Many of these companies planned on being players in the space, by trying to make revenue off their data which despite having generated it is likely inferior. Sean explains why.
“No OEM does it the same and none of the OEMs talk to each other,” he says. “Take Linfox as an example. Think about how many different types of vehicles they have in that fleet right now and how old some of them are.”
Fleets, to that claim, are getting as many kilometres as possible from a vehicle until there are no further benefits.
With ten different OEMs from different parts of the world all talking a different language a software platform is needed that can aggregate it and make a common output.
According to Sean, this is why the OEMs have failed at data analysis.
“Unless it’s a small fleet with 15 vehicles and it’s all their data it just doesn’t scale,” he says.
“GM will never talk to Ford who will never talk to Toyota who will never talk to Volvo who will never talk to Kenworth. But they will all talk to us, and we can bridge that gap and that’s the value long-term. The hardware will eventually go away. I have no doubt in my mind, ten years from now, Geotab will sell very few aftermarket devices, but it will still be the platform.”
As for the prospect of its regional focus in Australia, Sean is volubly optimistic.
“The Aussie market is incredibly compelling and the one I really feel the best about,” he says.

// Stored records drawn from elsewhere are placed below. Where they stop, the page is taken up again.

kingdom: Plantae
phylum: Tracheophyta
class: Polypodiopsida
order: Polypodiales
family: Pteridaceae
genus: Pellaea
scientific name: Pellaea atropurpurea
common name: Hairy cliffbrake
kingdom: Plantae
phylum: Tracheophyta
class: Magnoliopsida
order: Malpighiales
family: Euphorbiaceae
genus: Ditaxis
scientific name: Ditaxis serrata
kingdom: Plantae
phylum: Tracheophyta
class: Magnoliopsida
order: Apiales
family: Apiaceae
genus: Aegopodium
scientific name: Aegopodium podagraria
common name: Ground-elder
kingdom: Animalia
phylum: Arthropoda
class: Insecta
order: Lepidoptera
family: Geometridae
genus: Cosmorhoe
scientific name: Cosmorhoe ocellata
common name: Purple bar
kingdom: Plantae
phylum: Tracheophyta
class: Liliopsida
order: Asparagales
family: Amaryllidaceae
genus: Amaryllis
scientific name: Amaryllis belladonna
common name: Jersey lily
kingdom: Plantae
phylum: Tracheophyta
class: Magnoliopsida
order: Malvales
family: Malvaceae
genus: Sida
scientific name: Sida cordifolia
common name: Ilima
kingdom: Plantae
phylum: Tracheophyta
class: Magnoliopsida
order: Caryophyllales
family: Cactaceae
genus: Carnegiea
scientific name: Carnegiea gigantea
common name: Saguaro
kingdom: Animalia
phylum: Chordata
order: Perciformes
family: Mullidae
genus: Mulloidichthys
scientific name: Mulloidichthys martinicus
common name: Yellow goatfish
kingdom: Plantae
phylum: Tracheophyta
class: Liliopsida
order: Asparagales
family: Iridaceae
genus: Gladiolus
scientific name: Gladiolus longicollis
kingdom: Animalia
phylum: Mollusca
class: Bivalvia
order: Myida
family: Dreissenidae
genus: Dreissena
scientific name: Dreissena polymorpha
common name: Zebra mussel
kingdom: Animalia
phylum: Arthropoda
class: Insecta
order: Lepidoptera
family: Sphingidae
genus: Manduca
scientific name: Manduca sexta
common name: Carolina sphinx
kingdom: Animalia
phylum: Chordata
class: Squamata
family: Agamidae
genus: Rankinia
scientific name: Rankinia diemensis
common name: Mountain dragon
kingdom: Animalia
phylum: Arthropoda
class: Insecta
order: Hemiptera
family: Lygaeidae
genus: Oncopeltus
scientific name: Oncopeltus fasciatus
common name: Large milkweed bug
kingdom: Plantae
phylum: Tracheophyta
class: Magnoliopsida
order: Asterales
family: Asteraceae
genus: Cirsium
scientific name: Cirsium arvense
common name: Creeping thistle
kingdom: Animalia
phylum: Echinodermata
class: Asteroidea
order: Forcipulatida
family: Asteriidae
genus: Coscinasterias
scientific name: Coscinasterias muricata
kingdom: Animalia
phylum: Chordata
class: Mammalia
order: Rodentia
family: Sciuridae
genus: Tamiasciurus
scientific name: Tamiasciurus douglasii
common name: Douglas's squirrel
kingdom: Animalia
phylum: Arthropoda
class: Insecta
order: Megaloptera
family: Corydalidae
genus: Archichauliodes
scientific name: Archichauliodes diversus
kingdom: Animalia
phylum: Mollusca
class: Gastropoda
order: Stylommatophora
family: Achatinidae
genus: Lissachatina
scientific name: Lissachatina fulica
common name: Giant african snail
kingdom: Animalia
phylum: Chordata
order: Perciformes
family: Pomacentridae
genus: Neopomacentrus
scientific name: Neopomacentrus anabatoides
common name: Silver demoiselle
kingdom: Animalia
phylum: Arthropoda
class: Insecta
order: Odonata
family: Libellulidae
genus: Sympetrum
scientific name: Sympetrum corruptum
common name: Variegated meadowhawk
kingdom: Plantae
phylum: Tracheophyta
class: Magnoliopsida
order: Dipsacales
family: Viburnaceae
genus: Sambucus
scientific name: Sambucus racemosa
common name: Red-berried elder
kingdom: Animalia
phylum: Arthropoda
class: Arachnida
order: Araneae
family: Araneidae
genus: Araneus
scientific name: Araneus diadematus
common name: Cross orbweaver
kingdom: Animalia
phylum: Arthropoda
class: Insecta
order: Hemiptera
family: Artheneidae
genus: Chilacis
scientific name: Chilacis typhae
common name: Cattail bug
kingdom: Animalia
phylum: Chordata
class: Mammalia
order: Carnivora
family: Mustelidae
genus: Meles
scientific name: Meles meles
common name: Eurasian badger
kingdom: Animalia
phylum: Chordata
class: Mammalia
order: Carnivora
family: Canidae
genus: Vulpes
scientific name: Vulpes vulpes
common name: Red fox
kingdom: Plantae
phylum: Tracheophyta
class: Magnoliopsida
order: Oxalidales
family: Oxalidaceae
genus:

“I think Australia is ready to move away from the incumbent telematics providers that gave them what telematics did ten years ago.”
The Australian market if it is to keep pace with the latest telemetry developments happening in North America and western Europe is poised to make a giant leap says Sean.
“I do think the adoption of really innovative telematics has been slow into Australia not because nobody wants to do it but because it’s hard for a small company to expand globally fast,” he says. “We’re the biggest and we’re ready.”